= Charles Thomas Marvin =

Picture of Charles Thomas Marvin from his book The Region of the Eternal Fire

Charles Thomas Marvin (1854–1890), was a British author and Foreign Office employee, whose public disclosure of government secrets prompted the creation of the Official Secrets Act.
==Early life and career==
Marvin was born at Plumstead, Kent, in 1854. In 1868 he was employed in a warehouse in Watling Street, London. At the age of sixteen he went to Russia to join his father, who was assistant-manager of an engineering works on the Neva. He remained in Russia for six years (1870–6) and acquired a good knowledge of the Russian language. For eighteen months he was the correspondent of The Globe and Traveller at Saint Petersburg. Returning to London, on 10 January 1876, after passing the civil service examination, he was appointed as a temporary writer at the Custom House. In May that year he was transferred to the Inland Revenue at Somerset House and then to the Post Office; he later returned to the Custom House.
==Foreign Office career and treaty==
On 16 July 1877 he entered the Foreign Office as a copying clerk. On 29 May 1878 he was employed to make a copy of a secret treaty with Russia, the "Anglo Russian Convention of 30th May 1878". The same evening he supplied The Globe and Traveller with a summary of the treaty from memory. On 1 June Lord Salisbury, the then Foreign Secretary, faced with the alternative of admitting the secret deal, said in the House of Lords that this summary was "wholly unworthy of their lordships' confidence". On 14 June The Globe printed a complete text of the treaty which Marvin had again provided from memory.
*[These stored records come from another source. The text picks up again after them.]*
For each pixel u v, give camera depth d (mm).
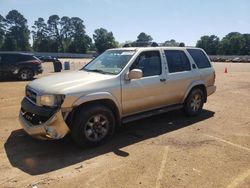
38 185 3898
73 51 106750
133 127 6469
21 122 5262
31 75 16234
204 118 7289
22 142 5473
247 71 24531
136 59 5867
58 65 22656
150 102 6125
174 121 6969
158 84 6195
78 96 4852
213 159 4742
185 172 4277
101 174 4207
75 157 4805
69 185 3898
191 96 7152
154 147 5258
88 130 5098
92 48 113688
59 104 4738
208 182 3996
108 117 5316
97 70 6039
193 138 5770
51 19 111938
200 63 7500
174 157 4812
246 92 11539
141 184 3926
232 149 5191
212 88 7816
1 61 15328
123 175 4176
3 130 6191
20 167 4438
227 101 9578
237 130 6324
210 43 117875
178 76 6688
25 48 108438
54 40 113000
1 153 4957
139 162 4613
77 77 5438
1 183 3955
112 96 5324
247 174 4238
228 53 113375
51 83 5145
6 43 101938
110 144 5402
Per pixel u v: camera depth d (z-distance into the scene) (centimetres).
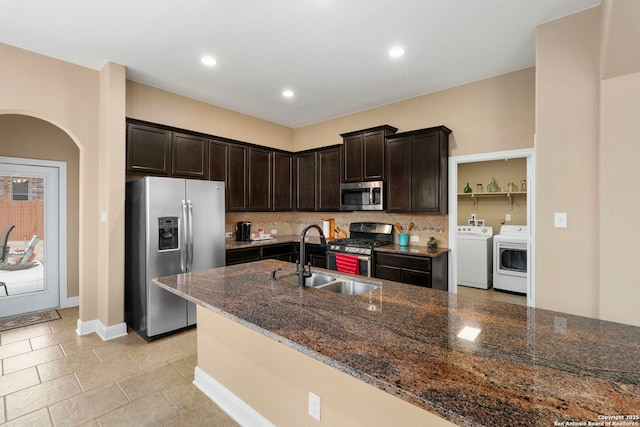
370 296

On 26 June Marvin was arrested, but was released on 16 July after it was found that he had committed no offence known to English law. His actions prompted a tightening of internal regulations that eventually led to the enactment in 1889 of Britain's first Official Secrets legislation.
==Post treaty controversy==
During the Russo-Turkish war in 1878 he contributed to twenty publications.
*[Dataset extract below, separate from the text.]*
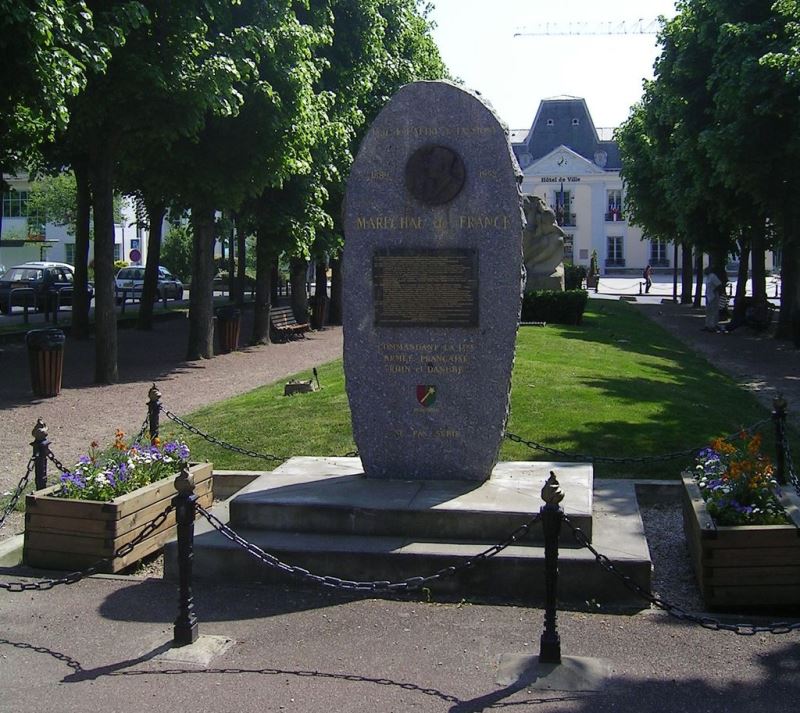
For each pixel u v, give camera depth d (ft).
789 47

He died at Grosvenor House, Plumstead Common, Kent, on 4 Dec. 1890 and was buried in Plumstead New Cemetery on 10 December.

==See also==
- The Adventure of the Naval Treaty

==Works==
1. Our Public Offices, Embodying an Account of the Disclosure of the Anglo-Russian Agreement, and the Unrevealed Secret Treaty of 31 May 1878, 1878.
2. The Eye-witnesses' Account of the Disastrous Campaign against the Akhal Tekke Turcomans, 1880. Adopted by the Russian government for military libraries and commended by General Mikhail Skobelev.
3. Merv the Queen of the World and the Scourge of the Man-stealing Turcomans. With an Exposition on the Khorassan Question, 1881, in which he predicted that the next Russian advance would be pushed to Panjdeh.
4. The Russian Advance towards India: Conversations with Skobeleff, Ignatieff, and other Russian Generals and Statesmen on the Central Asian Question, 1882
5. The Russians at Merv and Herat, and their Power of Invading India, 1883.
6. The Petroleum of the Future; Baku, the Petrolia of Europe, 1883.
7. Reconnoitering Central Asia, Pioneering Adventures in the Region lying between Russia and India, 1884.
8. The Region of the Eternal Fire: an Account of a Journey to the Petroleum Region of the Caspian. Written in a popularist style, it underwent several reprintings into the early 1890s.
9. The Railway Race to Herat. An Account of the Russian Railway to Herat and India, 1885.
10. Shall Russia have Penjdeh? 1885.
11. The Russians at the Gates of Herat, 1885. The best-known of his works, written and published within a week, which circulated sixty-five thousand copies.
12. Russia's Power of Attacking India, 1886.
13. The Petroleum Question. The Coming Deluge of Russian Petroleum,1886.
14. The Petroleum Question. England as a Petroleum Power, 1887.
15. The Petroleum Question. Our unappreciated Petroleum Empire, 1889.
and translated Colonel Grodekoff's Ride from Samarcand to Herat, 1880.